• [What is asked]
Copy the records from the start up to and including the line containing "genus: Hieronyma", replacing "elevation" with "altitude" and leaving everything else unchanged.

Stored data
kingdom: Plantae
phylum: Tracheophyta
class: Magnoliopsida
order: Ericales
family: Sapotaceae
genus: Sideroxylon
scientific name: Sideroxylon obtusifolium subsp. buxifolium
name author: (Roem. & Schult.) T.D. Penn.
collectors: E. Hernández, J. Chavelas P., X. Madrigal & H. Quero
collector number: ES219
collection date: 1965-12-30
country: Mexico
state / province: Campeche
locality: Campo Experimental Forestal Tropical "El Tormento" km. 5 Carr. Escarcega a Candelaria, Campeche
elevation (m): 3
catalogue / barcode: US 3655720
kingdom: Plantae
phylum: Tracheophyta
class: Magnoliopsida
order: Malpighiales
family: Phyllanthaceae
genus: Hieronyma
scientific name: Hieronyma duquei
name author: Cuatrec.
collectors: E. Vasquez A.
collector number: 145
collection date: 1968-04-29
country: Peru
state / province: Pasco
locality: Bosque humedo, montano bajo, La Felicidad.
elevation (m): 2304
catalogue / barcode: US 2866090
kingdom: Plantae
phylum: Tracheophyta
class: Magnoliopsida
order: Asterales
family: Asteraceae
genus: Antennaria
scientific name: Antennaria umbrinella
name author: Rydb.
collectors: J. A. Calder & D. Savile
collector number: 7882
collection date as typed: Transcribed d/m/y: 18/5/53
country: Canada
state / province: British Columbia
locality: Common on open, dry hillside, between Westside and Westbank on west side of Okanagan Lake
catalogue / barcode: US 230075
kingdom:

• [Full response]
kingdom: Plantae
phylum: Tracheophyta
class: Magnoliopsida
order: Ericales
family: Sapotaceae
genus: Sideroxylon
scientific name: Sideroxylon obtusifolium subsp. buxifolium
name author: (Roem. & Schult.) T.D. Penn.
collectors: E. Hernández, J. Chavelas P., X. Madrigal & H. Quero
collector number: ES219
collection date: 1965-12-30
country: Mexico
state / province: Campeche
locality: Campo Experimental Forestal Tropical "El Tormento" km. 5 Carr. Escarcega a Candelaria, Campeche
altitude (m): 3
catalogue / barcode: US 3655720
kingdom: Plantae
phylum: Tracheophyta
class: Magnoliopsida
order: Malpighiales
family: Phyllanthaceae
genus: Hieronyma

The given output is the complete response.